Large systems benefit from economies of scale, particularly when it comes to supply chain leverage. A health system that manages dozens of ASCs can negotiate more favorable contracts with suppliers, optimize staffing models, and implement system-wide best practices — advantages a single-site or entity ASC simply can’t match. As a result, being part of a larger organization is no longer just an option; it’s becoming a necessity for long-term viability.

Richard Evans, MD. Vice President of Surgical Services and Director Mini Medical College at Bon Secours Charity Health System (Suffern, N.Y.): The greatest threat to ASC success depends on if the ASC is owned and operated by a hospital system or independently owned by practitioners. If an ASC is owned by private practitioners, the status of the ASC is predicated on if the practitioners remain independent or join a hospital system. The trend over the past decade has been for hospital systems to employ surgeons. In this scenario, the surgeons are often obligated to resign their ownership stake in their independently owned ASC and move their cases to the hospital employing them. The decreased volume weakens the financial stability of the ASC until enough of the stake holders resign and leave the independent ASC with insufficient volume to survive. A hospital system-owned ASC has the optimum opportunity for growth and expansion. The hospital system employed physicians must perform their cases in the hospital ASC — contingent only upon the medical status of the patient being conducive to outpatient treatment.

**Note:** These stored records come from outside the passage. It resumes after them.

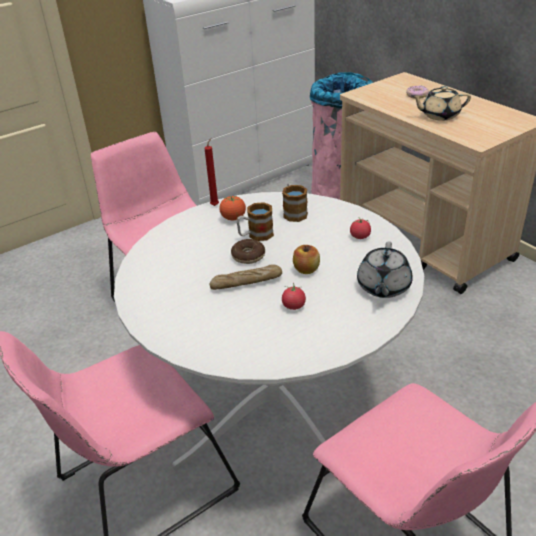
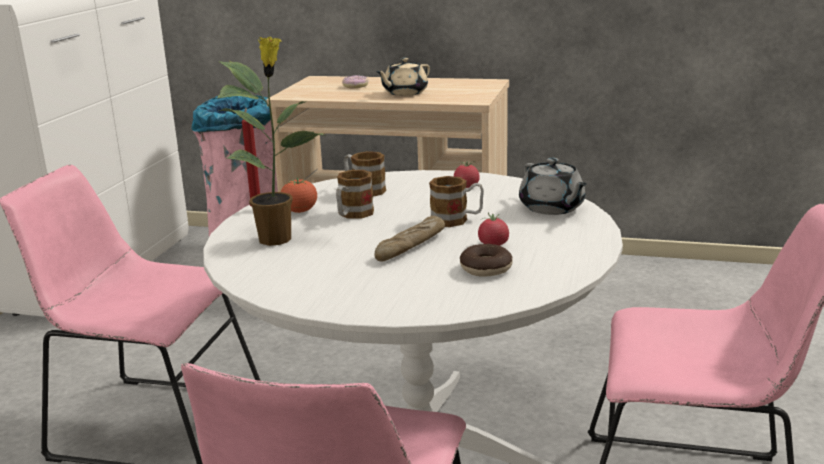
camera: 40 degrees left, 15 degrees down
donut [231,239,265,264] -> donut moved to [460,244,513,277]
apple [293,245,320,274] -> mug [429,176,484,227]
none -> potted plant [217,37,326,246]

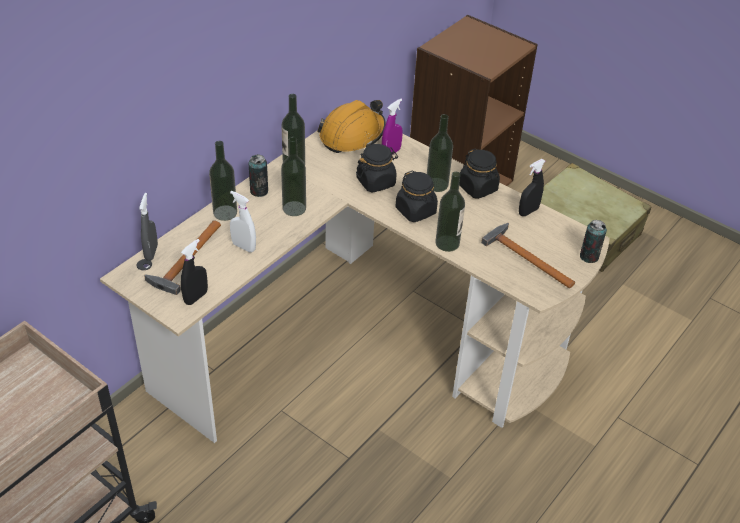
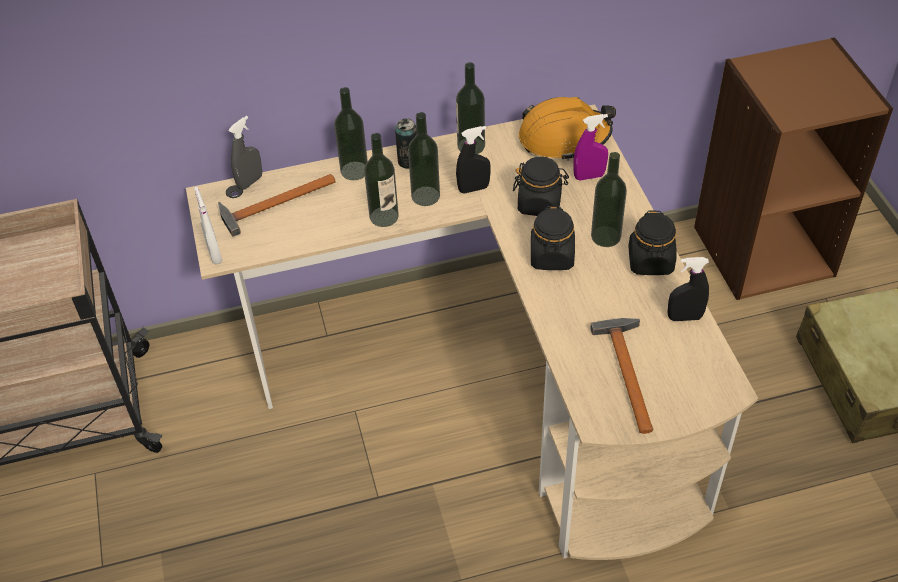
camera: 40 degrees right, 5 degrees up
black spray bottle [181,239,208,305] -> black spray bottle moved to [456,126,491,193]
white spray bottle [230,191,256,253] -> white spray bottle moved to [194,187,222,264]
bottle [435,172,465,252] -> bottle moved to [364,133,399,227]
can [580,220,607,263] -> none

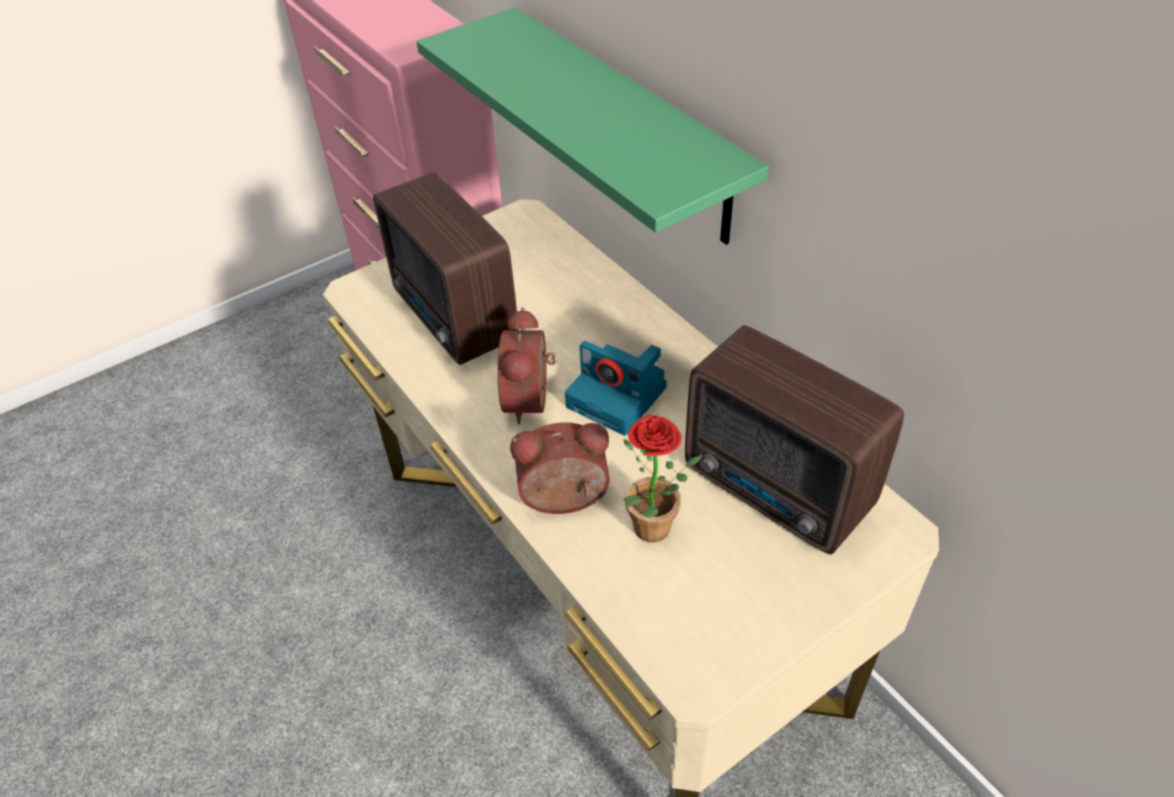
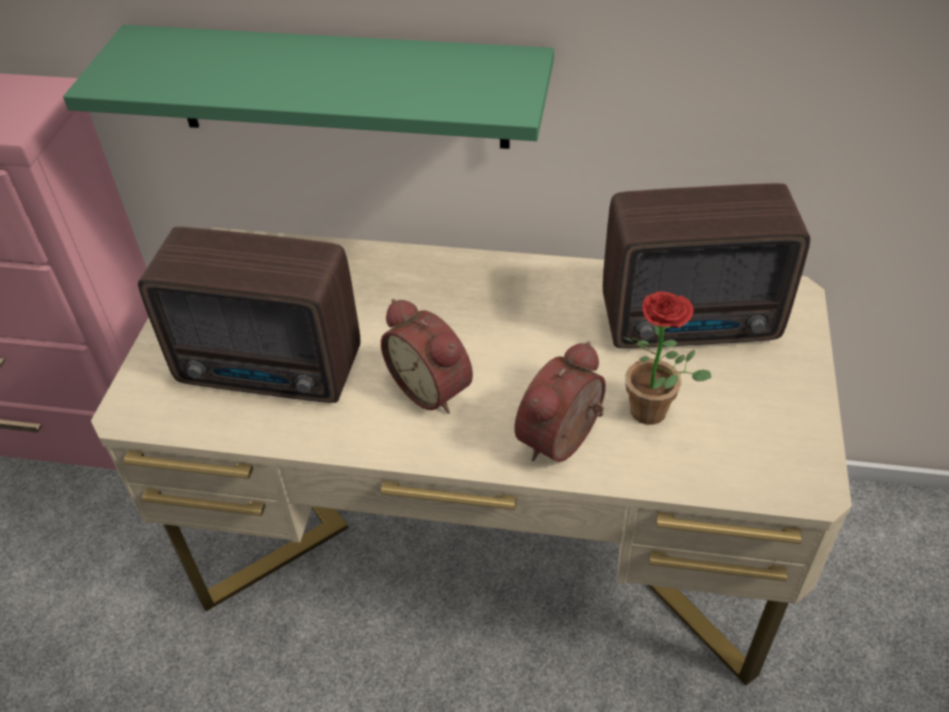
camera: 45 degrees left, 0 degrees up
camera [565,341,667,436] -> none

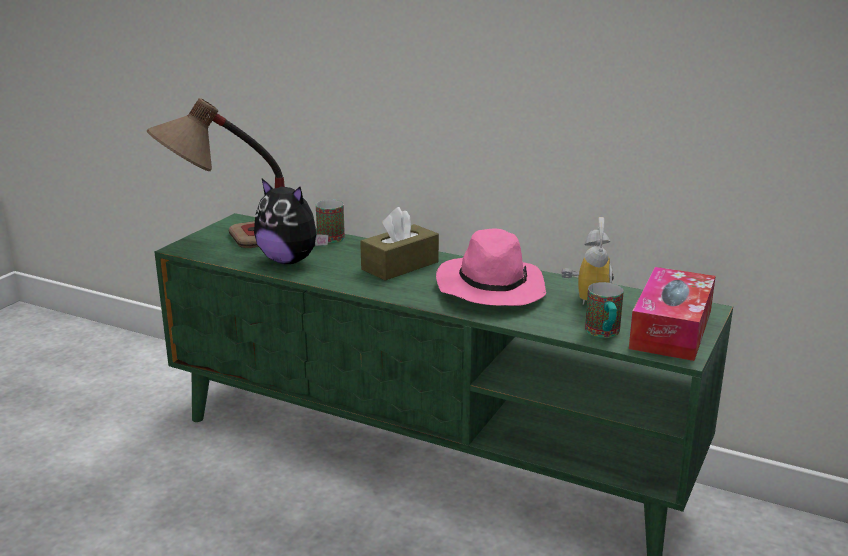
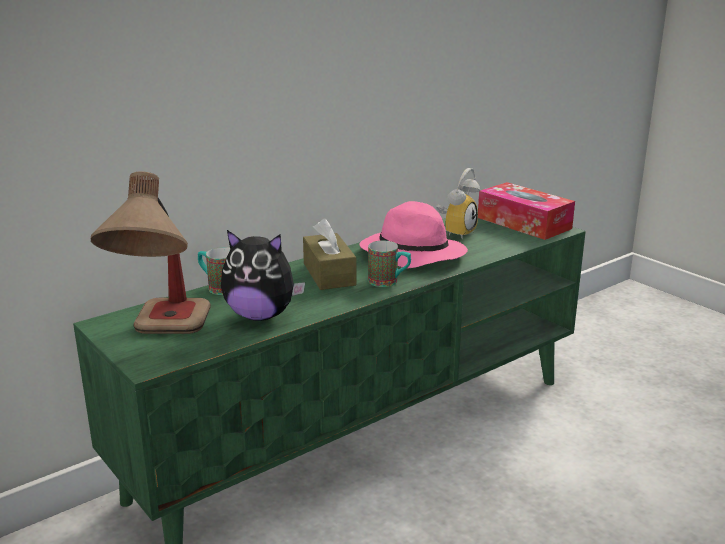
camera: 65 degrees left, 0 degrees up
plush toy [254,179,329,264] -> plush toy turned 45 degrees clockwise [221,230,305,321]
alarm clock [562,217,614,305] -> alarm clock turned 90 degrees clockwise [436,168,480,240]
mug [585,282,624,338] -> mug moved to [368,241,411,287]

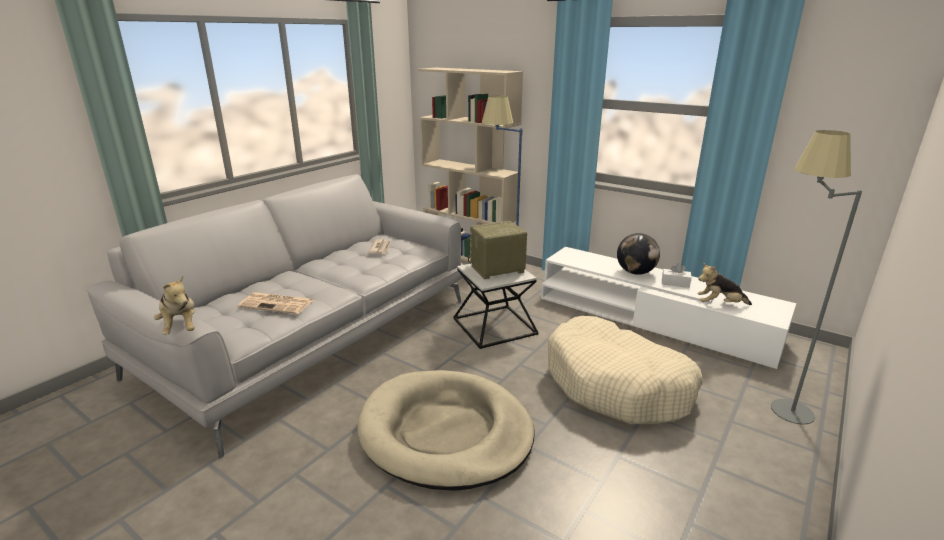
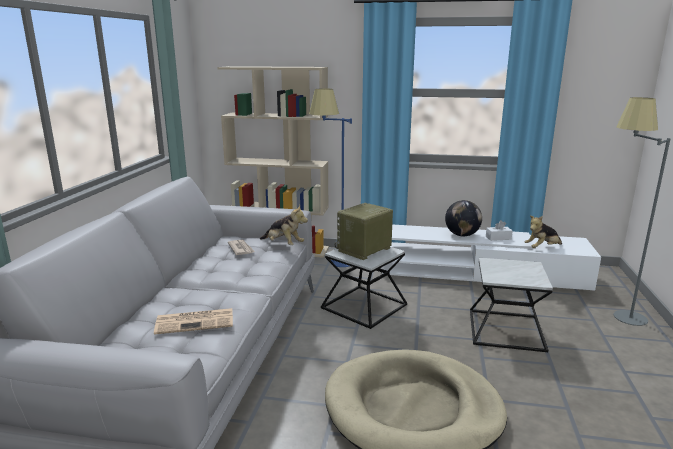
camera: 25 degrees left, 5 degrees down
plush toy [154,275,195,335] -> plush toy moved to [260,205,308,245]
beige dog bed [548,316,703,424] -> side table [470,258,553,352]

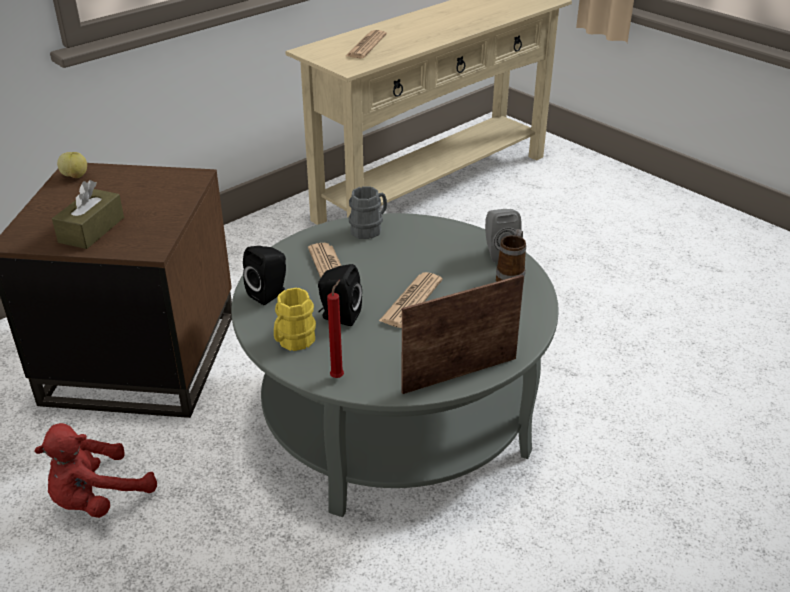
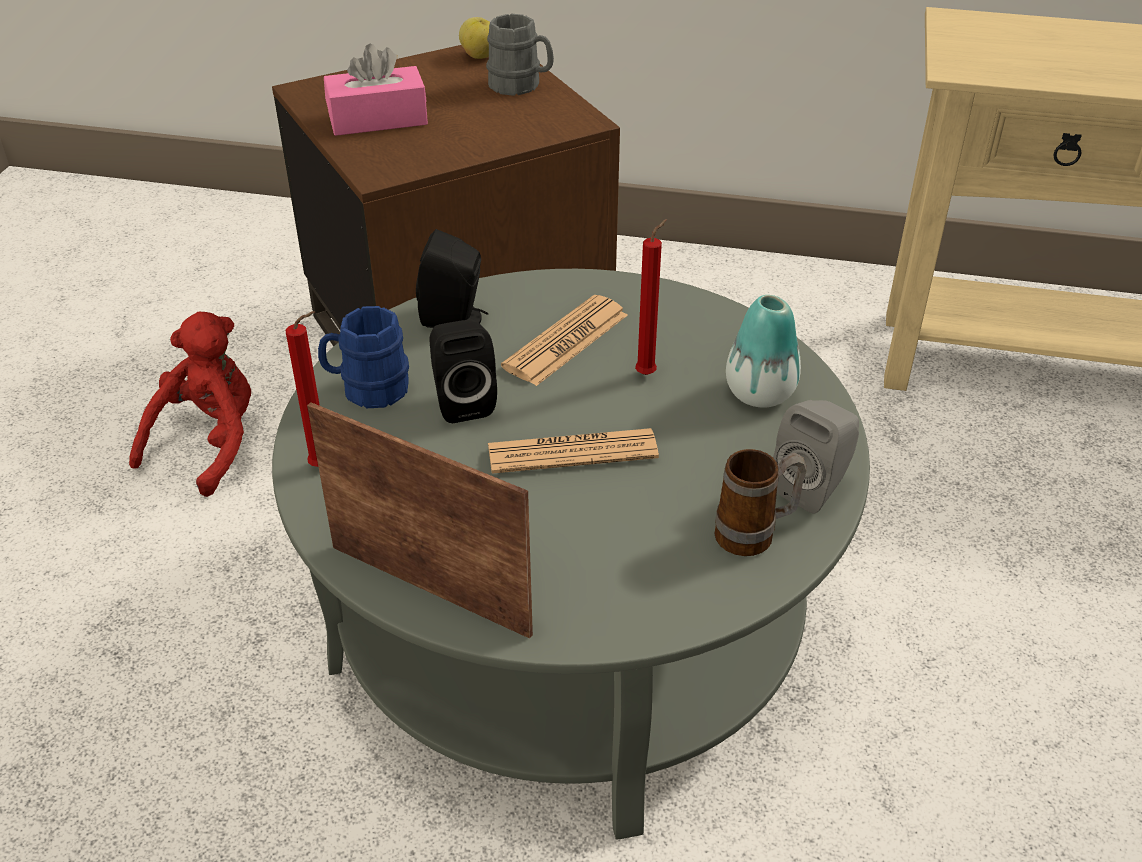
camera: 55 degrees right, 5 degrees up
red plush toy [35,423,157,518] -> red plush toy turned 105 degrees clockwise [129,312,251,497]
brown tissue box [52,180,124,249] -> pink tissue box [324,44,428,136]
yellow mug [274,288,316,351] -> blue mug [318,306,409,408]
newspaper [346,30,387,58] -> none
grey mug [349,186,387,239] -> grey mug moved to [486,14,554,96]
none -> red candle [635,219,667,375]
none -> vase [726,295,801,408]

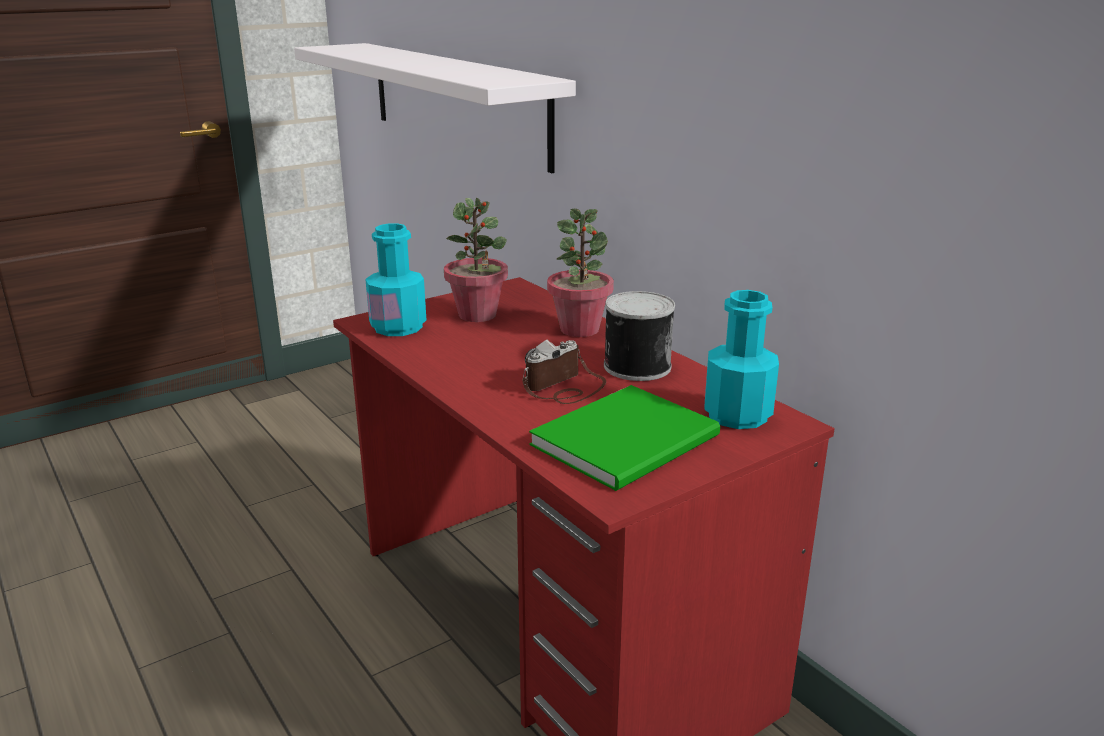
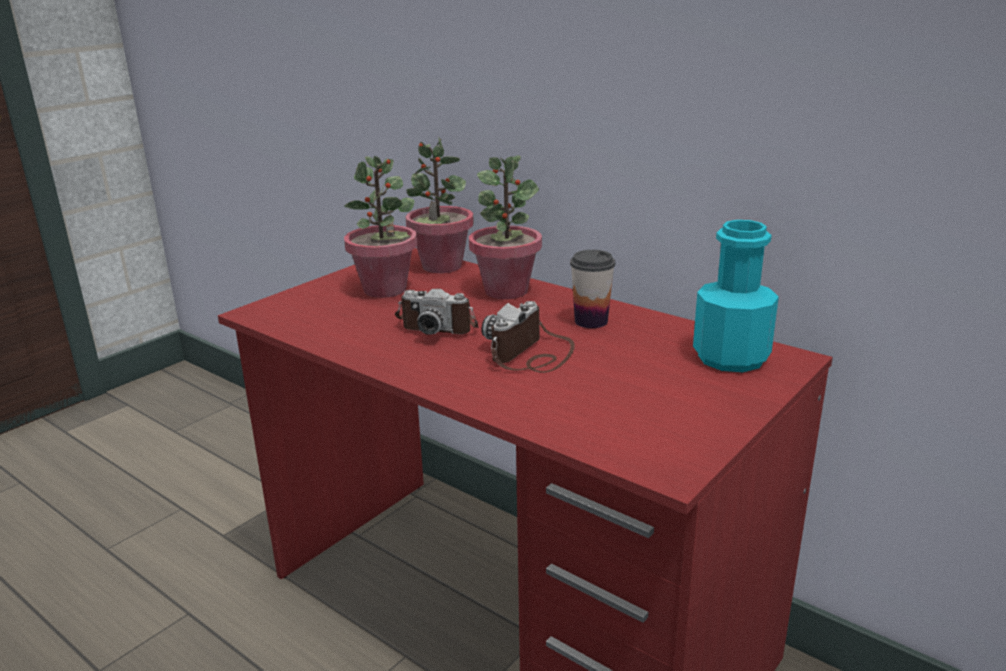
camera: 15 degrees left, 0 degrees up
white shelf [294,43,576,173] -> none
turquoise bottle [365,223,426,336] -> none
green book [529,385,720,491] -> none
can [604,291,675,381] -> cup [570,250,615,328]
none -> camera [395,288,478,335]
none -> potted plant [406,137,474,273]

Allyn Wilcock, CRNA. Owner of Advanced Anesthesia Services and Northwest Healing and Wellness (Snoqualmie, Wash.): PE firms such as Bain Capital are betting big on ASCs, seeing the financial potential as surgeries continue to move to outpatient settings. While Optum is a giant corporation, it operates much like a PE firm, buying out more and more independent practices and surgery centers across the country. Independent ASCs can survive this upheaval if they have strict financial and accounting standards and a value proposition to draw patients and surgeons to their facilities. Partnering with an outpatient-focused anesthesia group, focused on quick, outcomes-focused care, can improve both finances and the value proposition independent ASCs bring to the table and set them apart in this world of corporate healthcare.